Implications for Neural Models of Face Processing
Limitations
To minimize parameter explosion across our many stimulus conditions, we tested only a single dependent measure of the BOLD response. Given that constraint, we focused on the amplitude of the classic on-response rather than fMRI adaptation, nonlinear classifier, or other measurement. This allowed more direct comparisons between our results relative to the on-responses in the single-unit literature and in the original fMRI reports.
Using different approaches, other studies may come to different conclusions. For instance, single-unit techniques may reveal functional distinctions that cannot be distinguished using fMRI. Evolutionary differences between humans and macaques may also temper the current conclusions. Variations in the nature of the attention task might change the shape of the response curves (e.g.,
Murray and He 2006;
Li et al. 2008;
Castelo-Branco et al. 2009). Further fMRI analyses (e.g., based on adaptation, multivoxel pattern analysis, and/or event-related approaches) may yield additional insights compared with the direct on-responses measured here.
As described above, the relative strength of each stimulus dimension also depends crucially on the range of stimulus parameters tested.
Though V1 and FFA activity correlated highly in all the amplitude-normalized comparisons (e.g., ), the slope of the gain functions was sometimes higher in V1 compared with FFA, when based on raw fMRI signal levels (e.g., ). Multiple unknown factors could underlie this difference in slope, including 1) larger receptive fields in FFA, 2) the significant residual response to nonface stimuli in FFA (e.g., ;
Grill-Spector et al. 1999; Gauthier et al. 2000;
Tong et al. 2000;
Tsao et al. 2003,
2006;
Caldara et al. 2006;
Yue et al. 2006;
Tootell et al. 2008), and 3) known differences in the physiology and anatomy of V1 relative to extrastriate cortex (e.g., a higher cell packing density and denser vasculature [
Perry and Cowey 1985], a specialized laminar structure, and high spontaneous and driven single-unit activity).

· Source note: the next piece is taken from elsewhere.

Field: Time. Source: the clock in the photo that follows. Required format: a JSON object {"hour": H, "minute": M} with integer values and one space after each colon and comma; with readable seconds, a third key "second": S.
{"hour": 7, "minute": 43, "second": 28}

It is possible that a lower slope in FFA could indicate “an increasing tendency toward invariance,” in LO or FFA, relative to V1, as described by
Avidan et al. 2002. However, only a strict invariance (not an “increasing tendency toward” invariance) for a given variable will aid the computation of faces/objects by allowing the computation to ignore that variable; whether the slope is higher or lower is relatively moot for the computation. The fact that we were able to reverse FFA selectivity for faces versus objects by manipulating only lower-level properties () strongly suggests that any “tendency toward invariance” remains incomplete at the level of FFA.
Conclusions
These results emphasize that FFA activity can be strongly affected by lower-level stimulus parameters. Receptive field properties similar to those known in V1 can account for essentially all the response variation we found in FFA. Given the strength of these effects, it is possible that previous controversies about function in FFA were inadvertently complicated by lower-level stimulus differences. At least, our results reemphasize the importance of specifying and standardizing stimulus parameters, and of acquiring control measurements in V1, in studies of higher-order function.
These results do not rule out the presence of an apparently face-selective component in the FFA response. Although we were able to systematically reverse the normal category selectivity in FFA by manipulating lower-level parameters, relatively atypical parameters were used for those nonoptimal faces. Moreover, the face-driven activity in FFA was always much higher than that in adjacent area PPA, as expected. Thus, overall, our results are consistent with some face selectivity in FFA in addition to the sensitivity to lower-level features emphasized here.